** TEXT UNDER STUDY **
José María Montealegre Fernández (19 March 1815 – September 26, 1887) was President of Costa Rica from 1859 to 1863.

Born into a wealthy family of coffee plantation owners, he  was sent to study medicine in Aberdeen, where he graduated as a surgeon. Montealegre was the first Costa Rican to be sent to study medicine in Europe He married twice: in 1840 to Ana Maria Mora (1819–1854), sister of the previous President Juan Rafael Mora (1849–1859), and in 1858 to Sofía Matilde Joy Redman (1823–1908), a Londoner, who was a relative of British diplomat Sir William Gore Ouseley.

He came to power following a military coup d'état against Juan Rafael Mora. In the first months of his presidency he convened a constitutional conventional, which produced the Constitution of 1859.

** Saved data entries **
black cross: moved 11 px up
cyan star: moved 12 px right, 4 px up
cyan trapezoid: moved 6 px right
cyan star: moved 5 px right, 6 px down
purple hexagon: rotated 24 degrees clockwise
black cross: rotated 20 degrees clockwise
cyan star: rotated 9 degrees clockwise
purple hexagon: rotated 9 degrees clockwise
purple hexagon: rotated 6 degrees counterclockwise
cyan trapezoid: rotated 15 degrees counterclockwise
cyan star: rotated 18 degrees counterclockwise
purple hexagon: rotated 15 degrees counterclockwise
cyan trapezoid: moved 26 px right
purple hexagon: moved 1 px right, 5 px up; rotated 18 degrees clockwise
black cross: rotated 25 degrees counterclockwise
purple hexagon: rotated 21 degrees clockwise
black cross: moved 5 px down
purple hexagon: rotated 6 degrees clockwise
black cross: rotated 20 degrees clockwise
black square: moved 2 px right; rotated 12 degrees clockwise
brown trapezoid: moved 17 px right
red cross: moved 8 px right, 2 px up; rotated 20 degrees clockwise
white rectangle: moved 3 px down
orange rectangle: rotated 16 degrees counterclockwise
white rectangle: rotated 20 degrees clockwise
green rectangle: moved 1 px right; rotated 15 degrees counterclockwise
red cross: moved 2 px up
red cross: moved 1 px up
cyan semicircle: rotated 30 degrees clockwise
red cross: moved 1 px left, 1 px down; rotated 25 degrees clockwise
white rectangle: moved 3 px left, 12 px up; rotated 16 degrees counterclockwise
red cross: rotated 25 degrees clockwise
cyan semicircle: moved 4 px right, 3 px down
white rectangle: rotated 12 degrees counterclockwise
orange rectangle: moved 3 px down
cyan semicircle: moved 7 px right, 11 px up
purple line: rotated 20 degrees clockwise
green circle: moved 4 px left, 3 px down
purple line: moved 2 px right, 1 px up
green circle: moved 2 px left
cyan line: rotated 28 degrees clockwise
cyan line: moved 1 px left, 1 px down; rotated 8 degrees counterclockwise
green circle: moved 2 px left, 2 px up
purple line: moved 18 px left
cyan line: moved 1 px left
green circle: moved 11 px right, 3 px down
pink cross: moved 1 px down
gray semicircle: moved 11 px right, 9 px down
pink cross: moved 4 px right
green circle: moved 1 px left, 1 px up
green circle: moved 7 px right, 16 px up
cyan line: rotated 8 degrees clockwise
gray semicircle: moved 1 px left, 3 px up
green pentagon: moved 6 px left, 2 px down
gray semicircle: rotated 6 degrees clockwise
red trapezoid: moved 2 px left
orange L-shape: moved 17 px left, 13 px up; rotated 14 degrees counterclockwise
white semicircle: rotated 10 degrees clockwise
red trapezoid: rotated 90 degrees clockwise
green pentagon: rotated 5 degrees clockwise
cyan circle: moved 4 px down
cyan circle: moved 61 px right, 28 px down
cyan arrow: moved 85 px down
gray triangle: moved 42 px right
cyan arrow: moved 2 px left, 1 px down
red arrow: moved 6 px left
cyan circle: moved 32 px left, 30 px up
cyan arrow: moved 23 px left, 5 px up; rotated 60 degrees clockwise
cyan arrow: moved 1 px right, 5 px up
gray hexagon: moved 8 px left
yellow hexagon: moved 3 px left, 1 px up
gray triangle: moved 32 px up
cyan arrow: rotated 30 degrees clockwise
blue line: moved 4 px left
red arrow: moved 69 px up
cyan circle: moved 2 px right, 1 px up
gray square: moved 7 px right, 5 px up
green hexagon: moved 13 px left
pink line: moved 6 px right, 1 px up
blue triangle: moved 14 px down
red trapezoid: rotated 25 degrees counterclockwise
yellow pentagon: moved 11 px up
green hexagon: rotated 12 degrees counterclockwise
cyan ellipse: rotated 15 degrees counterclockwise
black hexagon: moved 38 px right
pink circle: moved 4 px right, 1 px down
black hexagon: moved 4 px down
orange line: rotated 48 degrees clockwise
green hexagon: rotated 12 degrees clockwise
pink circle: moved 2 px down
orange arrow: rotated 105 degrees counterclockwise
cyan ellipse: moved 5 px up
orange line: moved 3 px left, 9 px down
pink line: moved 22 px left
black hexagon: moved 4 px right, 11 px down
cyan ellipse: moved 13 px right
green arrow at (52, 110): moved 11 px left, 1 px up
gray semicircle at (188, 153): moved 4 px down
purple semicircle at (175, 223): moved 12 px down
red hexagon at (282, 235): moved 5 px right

** TASK SET **
[A] According to the biography of José María Montealegre, in which city did he study medicine?
[B] Name every person other than Montealegre himself who is mentioned in the biography.

** RESULTS OF THE EXERCISE **
[A] Aberdeen

[B] Ana Maria Mora, Juan Rafael Mora, Sofía Matilde Joy Redman, Sir William Gore Ouseley